• **TASK GOAL**
Skip the images; return every entry exactly.
--- START ---
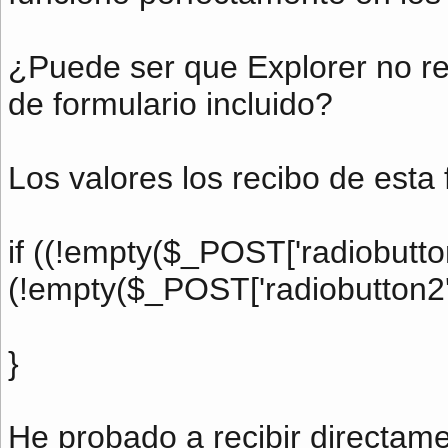
¿Puede ser que Explorer no r
de formulario incluido?
Los valores los recibo de esta
if ((!empty($_POST['radiobutton'
(!empty($_POST['radiobutton2']
}
He probado a recibir directam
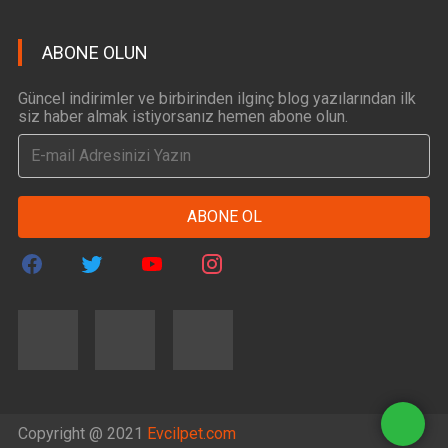
ABONE OLUN
Güncel indirimler ve birbirinden ilginç blog yazılarından ilk
siz haber almak istiyorsanız hemen abone olun.
ABONE OL
Copyright @ 2021
Evcilpet.com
--- END ---
• **ANSWER BOX**
¿Puede ser que Explorer no r
de formulario incluido?
Los valores los recibo de esta
if ((!empty($_POST['radiobutton'
(!empty($_POST['radiobutton2']
}
He probado a recibir directam
ABONE OLUN
Güncel indirimler ve birbirinden ilginç blog yazılarından ilk
siz haber almak istiyorsanız hemen abone olun.
ABONE OL
Copyright @ 2021
Evcilpet.com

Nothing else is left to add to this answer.